PROBLEM DETAILS ->
Nothing but the text of the records belongs in your answer: repeat all of it exactly and leave out the images.
________________________________________
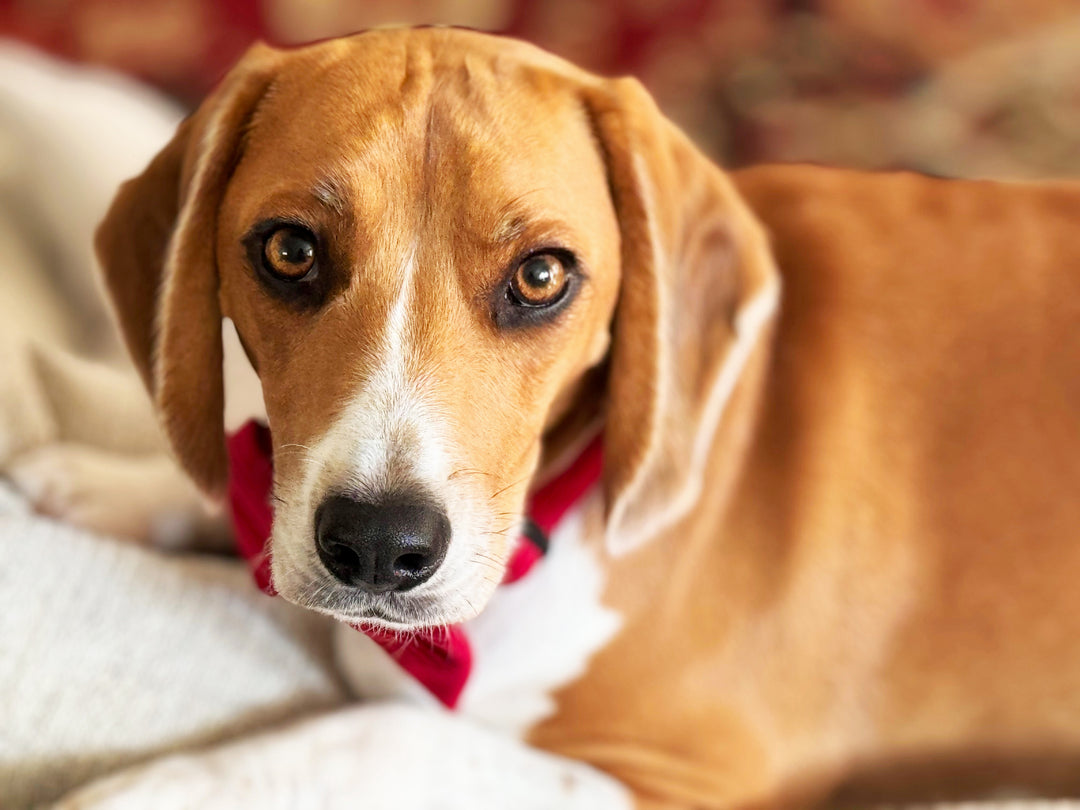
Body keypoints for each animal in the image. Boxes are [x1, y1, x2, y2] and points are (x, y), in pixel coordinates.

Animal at [23, 25, 1080, 810]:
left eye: (541, 276)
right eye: (290, 251)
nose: (377, 545)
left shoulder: (676, 780)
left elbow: (375, 736)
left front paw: (145, 789)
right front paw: (114, 482)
________________________________________
SOLUTION TO THIS PROBLEM ->
Body keypoints for each animal in the image. Boxes are [x1, y1, x2, y2] and points are (x, y), in pixel coordinates.

Animal at [23, 25, 1080, 810]:
left eye: (541, 276)
right eye: (290, 251)
nose: (377, 545)
left shoulder: (676, 780)
left elbow: (375, 736)
left front paw: (145, 789)
right front paw: (114, 482)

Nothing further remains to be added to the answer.